The annoyance that had flashed momentarily across Ramsey’s features appeared again. “Savannah, you write a gossip column and there’s nothing you can do for Charlie. Now you go on and get out of here. We don’t need you in the way as we go about our business.”
If her face had lacked color before, it didn’t now. A flush of red swept up her slender neck and took over her face, nearly matching the bright red of her hair.
“There’s something rotten in this town, Sheriff Ramsey, and I’m not going to quit until I figure out what it is.” She stomped to her car and got inside.
“What was that all about?” Joshua asked Ramsey as she pealed out and took off down the road.
“Who knows. Just spare me from Lois Lane wannabes.” Jim sighed again. “I got work to do.” As he headed for Charlie’s front door, Joshua loaded Jessie and Judd into the backseat of his car, then got in behind the steering wheel.
As Ramsey disappeared into the house, Joshua thought of Savannah Clarion’s parting words. “Something was rotten in Cotter Creek.”
What was she talking about? What in the hell had happened in his town in the time that he’d been gone?
Chapter 2
Savannah awakened with grief pressing thickly against her chest. The early-morning October sunshine drifted through the frilly lace curtains in her bedroom, and all she wanted to do was pull the pillow over her head and forget what had happened the day before.

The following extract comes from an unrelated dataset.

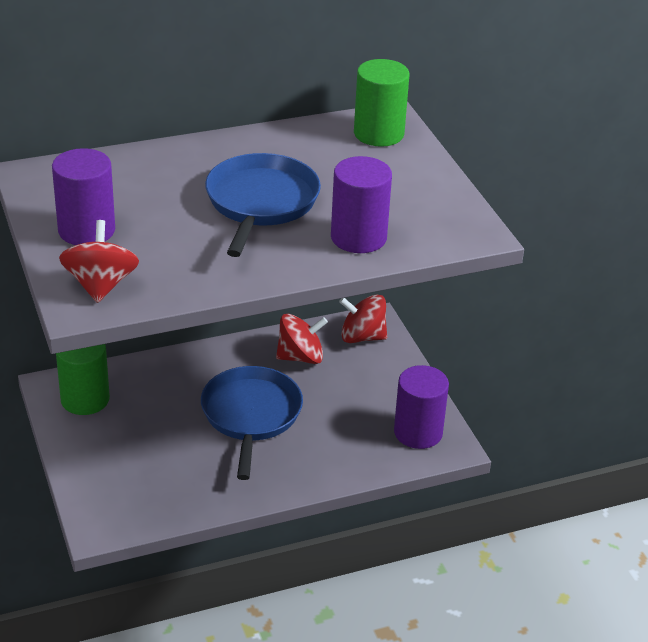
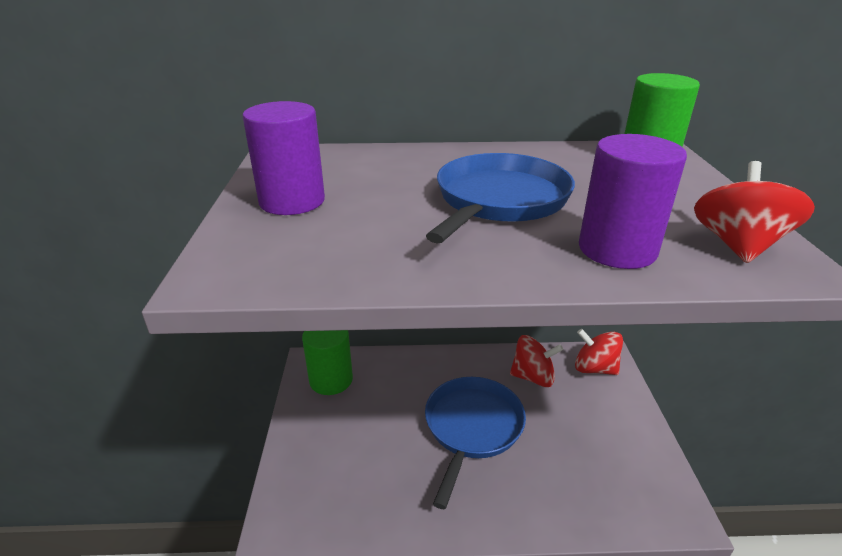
camera: 20 degrees right, 5 degrees down
red spinning top [59,220,139,303] -> red spinning top moved to [694,161,815,263]
purple cylinder [394,365,449,449] -> none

Charlie was dead. The thought hit her in the stomach with the force of a blow. Other than Meredith and her landlady, Winnie, Charlie had been the only friend she’d made since coming to town. And now he was gone, dead in a way that made no sense whatsoever.
She’d never again see that slow, easy grin of his, never hear his acerbic sense of humor or match her wits against his in a game of chess.
“Charlie,” she whispered, her voice nothing more than a hollow echo of itself.
She wanted to weep, but she’d spent most of her tears the night before. Besides, crying didn’t change anything and neither did covering her face with a pillow and hiding in bed all day. She owed Charlie more than tears, more than denial.
She was a reporter, and even though her published work so far was nothing more than a couple of gossip columns and fluff pieces, as Sheriff Ramsey had characterized them, it was time she became an investigative reporter and found out the truth about what had happened to Charlie. She owed the old man that much.